- WORK INSTRUCTION -
Show every line of the data below that includes the word "moveTo".

(Collection entries)
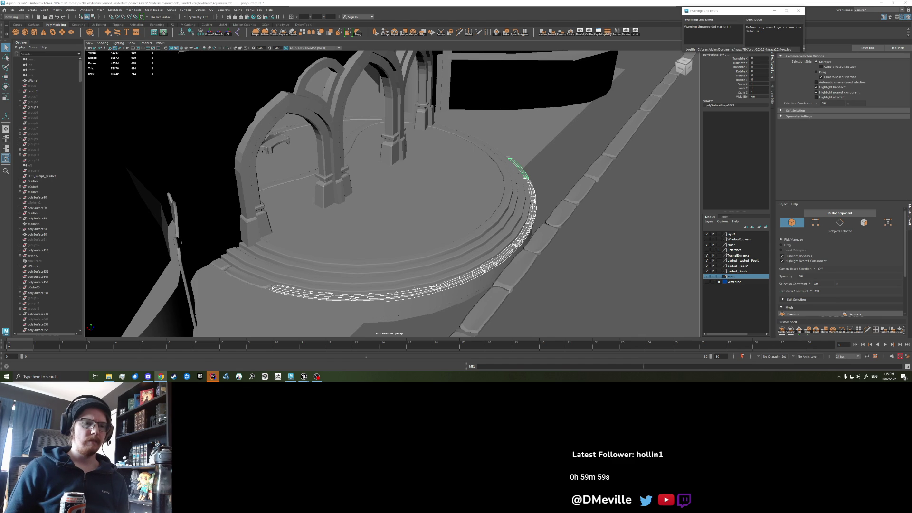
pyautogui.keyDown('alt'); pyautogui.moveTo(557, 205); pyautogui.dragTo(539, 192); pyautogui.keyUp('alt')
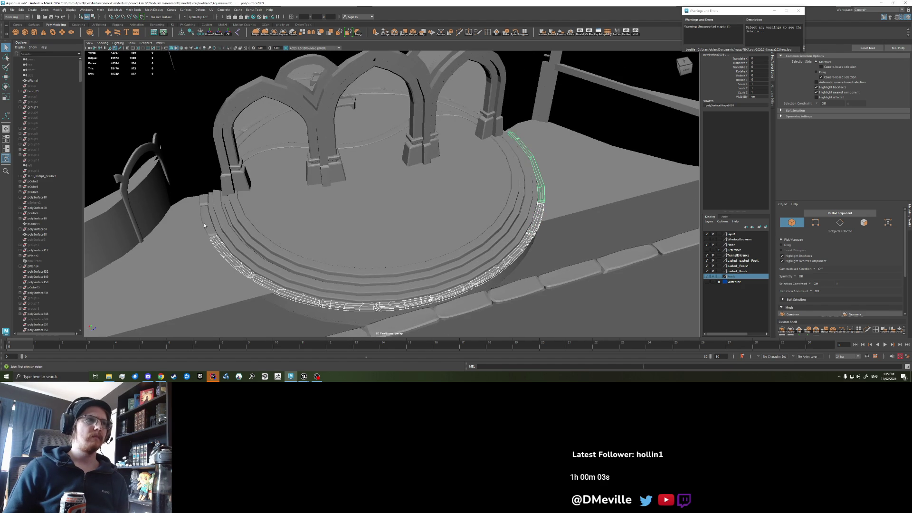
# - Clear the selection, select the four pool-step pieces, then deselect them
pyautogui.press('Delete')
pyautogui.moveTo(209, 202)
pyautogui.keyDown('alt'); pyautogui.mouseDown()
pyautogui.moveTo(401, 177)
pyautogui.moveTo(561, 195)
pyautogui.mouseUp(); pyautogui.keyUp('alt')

- OUTPUT FOR THIS TASK -
pyautogui.keyDown('alt'); pyautogui.moveTo(557, 205); pyautogui.dragTo(539, 192); pyautogui.keyUp('alt')
pyautogui.moveTo(209, 202)
pyautogui.moveTo(401, 177)
pyautogui.moveTo(561, 195)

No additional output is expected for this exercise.